Imperial College London is one of the founding partners of the Crick, a large interdisciplinary medical research institute that will contain 1,250 scientists tackling health and disease challenges. Research there will help us understand why diseases develop and find new ways to prevent, diagnose and treat illnesses such as cancer, heart disease, infections, and neurodegenerative diseases.
Dr Lo Celso from the Department of Life Sciences is one of six Imperial researchers who will be taking up the first round of attachments at the Institute, in a state of the art new building that is due to open in London’s Kings Cross in 2016.
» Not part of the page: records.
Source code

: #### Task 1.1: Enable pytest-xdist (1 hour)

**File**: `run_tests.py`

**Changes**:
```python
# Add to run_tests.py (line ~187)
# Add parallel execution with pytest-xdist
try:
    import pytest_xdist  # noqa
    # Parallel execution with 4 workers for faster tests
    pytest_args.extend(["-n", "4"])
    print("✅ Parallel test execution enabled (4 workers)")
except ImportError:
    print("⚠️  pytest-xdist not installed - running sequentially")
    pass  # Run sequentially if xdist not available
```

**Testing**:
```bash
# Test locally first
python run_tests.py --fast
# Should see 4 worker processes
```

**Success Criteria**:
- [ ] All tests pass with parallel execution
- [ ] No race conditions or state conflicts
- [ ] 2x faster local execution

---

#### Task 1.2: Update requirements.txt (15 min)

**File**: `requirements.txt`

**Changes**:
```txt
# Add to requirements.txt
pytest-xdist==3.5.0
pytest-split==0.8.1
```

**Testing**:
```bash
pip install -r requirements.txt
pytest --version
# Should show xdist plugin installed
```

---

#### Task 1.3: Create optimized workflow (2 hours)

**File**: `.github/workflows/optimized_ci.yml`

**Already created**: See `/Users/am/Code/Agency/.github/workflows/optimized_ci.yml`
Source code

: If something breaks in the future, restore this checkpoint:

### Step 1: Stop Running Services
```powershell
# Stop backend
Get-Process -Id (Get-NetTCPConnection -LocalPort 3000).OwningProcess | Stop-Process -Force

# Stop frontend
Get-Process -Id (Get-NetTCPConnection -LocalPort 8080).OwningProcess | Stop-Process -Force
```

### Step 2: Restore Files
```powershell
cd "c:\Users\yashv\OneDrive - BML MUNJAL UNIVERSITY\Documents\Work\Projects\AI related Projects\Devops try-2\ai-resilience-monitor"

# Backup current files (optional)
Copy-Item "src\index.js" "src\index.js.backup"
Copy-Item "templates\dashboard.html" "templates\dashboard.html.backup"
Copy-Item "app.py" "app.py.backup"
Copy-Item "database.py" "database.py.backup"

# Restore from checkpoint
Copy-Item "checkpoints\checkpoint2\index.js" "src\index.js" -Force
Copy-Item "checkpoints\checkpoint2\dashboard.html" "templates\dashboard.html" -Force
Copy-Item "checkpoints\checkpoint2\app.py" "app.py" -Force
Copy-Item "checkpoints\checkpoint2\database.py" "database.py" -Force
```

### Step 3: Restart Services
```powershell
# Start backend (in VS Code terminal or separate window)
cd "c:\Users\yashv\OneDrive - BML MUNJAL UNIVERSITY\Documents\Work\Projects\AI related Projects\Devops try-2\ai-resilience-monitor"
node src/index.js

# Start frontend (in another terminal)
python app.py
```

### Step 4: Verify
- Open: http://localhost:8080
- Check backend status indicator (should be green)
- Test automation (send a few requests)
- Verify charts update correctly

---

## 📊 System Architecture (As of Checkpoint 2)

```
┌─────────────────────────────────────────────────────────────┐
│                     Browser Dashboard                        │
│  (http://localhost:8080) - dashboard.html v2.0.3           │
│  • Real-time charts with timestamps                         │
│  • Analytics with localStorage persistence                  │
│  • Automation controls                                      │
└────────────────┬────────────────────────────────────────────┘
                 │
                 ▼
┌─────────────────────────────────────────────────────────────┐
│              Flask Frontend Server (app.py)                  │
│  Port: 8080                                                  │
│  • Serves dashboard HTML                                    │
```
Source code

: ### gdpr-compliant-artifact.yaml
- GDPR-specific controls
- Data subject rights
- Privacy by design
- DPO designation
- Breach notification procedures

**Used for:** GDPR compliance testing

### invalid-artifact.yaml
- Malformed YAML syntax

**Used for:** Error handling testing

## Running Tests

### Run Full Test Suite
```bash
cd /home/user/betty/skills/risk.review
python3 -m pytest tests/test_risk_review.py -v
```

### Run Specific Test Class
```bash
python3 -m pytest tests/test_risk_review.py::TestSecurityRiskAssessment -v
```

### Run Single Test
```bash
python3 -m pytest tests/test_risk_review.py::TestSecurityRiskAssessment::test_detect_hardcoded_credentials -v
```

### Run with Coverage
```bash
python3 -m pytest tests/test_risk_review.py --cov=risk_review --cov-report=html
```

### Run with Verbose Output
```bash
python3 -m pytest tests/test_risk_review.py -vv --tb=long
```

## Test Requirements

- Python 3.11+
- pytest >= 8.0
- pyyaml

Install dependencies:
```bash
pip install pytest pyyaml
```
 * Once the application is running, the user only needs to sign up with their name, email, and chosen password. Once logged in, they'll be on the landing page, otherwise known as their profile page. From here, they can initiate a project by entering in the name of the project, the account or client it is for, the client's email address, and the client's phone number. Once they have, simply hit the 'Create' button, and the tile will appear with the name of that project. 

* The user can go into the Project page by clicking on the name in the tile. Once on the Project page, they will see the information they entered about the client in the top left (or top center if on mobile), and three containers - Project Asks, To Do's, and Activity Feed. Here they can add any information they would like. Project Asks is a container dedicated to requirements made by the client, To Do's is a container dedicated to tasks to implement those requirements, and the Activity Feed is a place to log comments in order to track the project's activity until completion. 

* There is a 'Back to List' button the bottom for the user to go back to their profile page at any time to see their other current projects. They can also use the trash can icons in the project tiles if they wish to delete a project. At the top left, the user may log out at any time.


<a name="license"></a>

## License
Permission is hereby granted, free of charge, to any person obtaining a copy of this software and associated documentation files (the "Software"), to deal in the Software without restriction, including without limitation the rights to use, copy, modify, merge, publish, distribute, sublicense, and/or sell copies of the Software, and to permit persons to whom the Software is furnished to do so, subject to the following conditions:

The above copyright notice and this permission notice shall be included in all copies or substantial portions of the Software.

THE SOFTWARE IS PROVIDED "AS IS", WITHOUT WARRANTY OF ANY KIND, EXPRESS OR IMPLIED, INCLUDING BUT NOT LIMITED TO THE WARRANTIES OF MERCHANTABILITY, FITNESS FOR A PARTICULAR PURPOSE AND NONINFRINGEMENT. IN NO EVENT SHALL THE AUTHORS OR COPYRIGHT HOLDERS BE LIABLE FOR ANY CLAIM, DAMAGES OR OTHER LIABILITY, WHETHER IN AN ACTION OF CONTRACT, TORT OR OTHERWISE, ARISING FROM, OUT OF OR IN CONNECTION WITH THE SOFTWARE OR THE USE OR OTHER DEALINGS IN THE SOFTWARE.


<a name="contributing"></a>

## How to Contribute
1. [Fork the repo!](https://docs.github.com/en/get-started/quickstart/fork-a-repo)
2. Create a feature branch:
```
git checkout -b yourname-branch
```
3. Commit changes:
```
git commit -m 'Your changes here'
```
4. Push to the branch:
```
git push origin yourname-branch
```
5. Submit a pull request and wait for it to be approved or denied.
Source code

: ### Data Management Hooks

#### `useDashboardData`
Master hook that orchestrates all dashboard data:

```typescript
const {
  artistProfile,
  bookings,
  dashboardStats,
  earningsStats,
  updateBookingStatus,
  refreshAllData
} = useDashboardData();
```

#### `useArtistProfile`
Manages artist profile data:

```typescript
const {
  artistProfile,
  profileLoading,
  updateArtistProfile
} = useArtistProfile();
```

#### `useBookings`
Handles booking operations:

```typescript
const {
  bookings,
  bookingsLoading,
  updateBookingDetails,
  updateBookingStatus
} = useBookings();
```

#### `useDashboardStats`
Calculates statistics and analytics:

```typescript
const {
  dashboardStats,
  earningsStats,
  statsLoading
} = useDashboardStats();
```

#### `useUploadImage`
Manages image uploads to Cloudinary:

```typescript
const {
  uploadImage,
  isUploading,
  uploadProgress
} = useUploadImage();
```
By analysing blood stem cells in the bone marrow of mouse models, Dr Lo Celso is working to understand the causes of leukaemia and improve the effectiveness of treatments. Leukaemia is a particularly difficult cancer to diagnose and treat, with a high risk of relapse and only a 5% chance of five-year survival for patients aged over 60, and a 50% chance for children.
Dr Lo Celso explains: “Relapse is caused by cancer cells that are resistant to chemotherapy and we had thought that there would be a special place in the body where these cells would reside. Through our work with mouse cells, we have found that actually the cells are migratory and constantly change their location in the bone marrow. This completely changes our approach; instead of targeting the hiding place of these cells, we may need to find a way to stop these chemo-resistant from moving”.
At the Crick, she will be taking this work forward by investigating human cells. “The exciting thing about our collaboration at the Crick is that for the first time, we will be able to look at human samples from patients with leukaemia,” says Dr Lo Celso. “This will enable us to better understand what goes wrong in the bodies of these patients and why they lose normal blood production. Very importantly for us, we will be able to confirm whether our findings obtained from mouse models apply to humans too.”
The collaboration will play to the strengths of both institutions.
“We have unique technology on the South Kensington campus – derived from the synergy between physicists, mathematicians, engineers,” says Dr Lo Celso. “We can use new machines here that allow us to address questions that otherwise wouldn’t be answerable.”
The Crick, meanwhile, will host many groups of leading cell biologists working on mammalian systems. This means that, for example, Dr Lo Celso’s team will be able to work with transgenic mice at the Crick to explore how healthy or leukaemic human blood stem cells behave, using the state-of-the-art microscopes at Imperial to analyse them.
“We will be able to create a synergy between technology and biology,” says Dr Lo Celso. “It is very exciting and we can’t wait to get started.”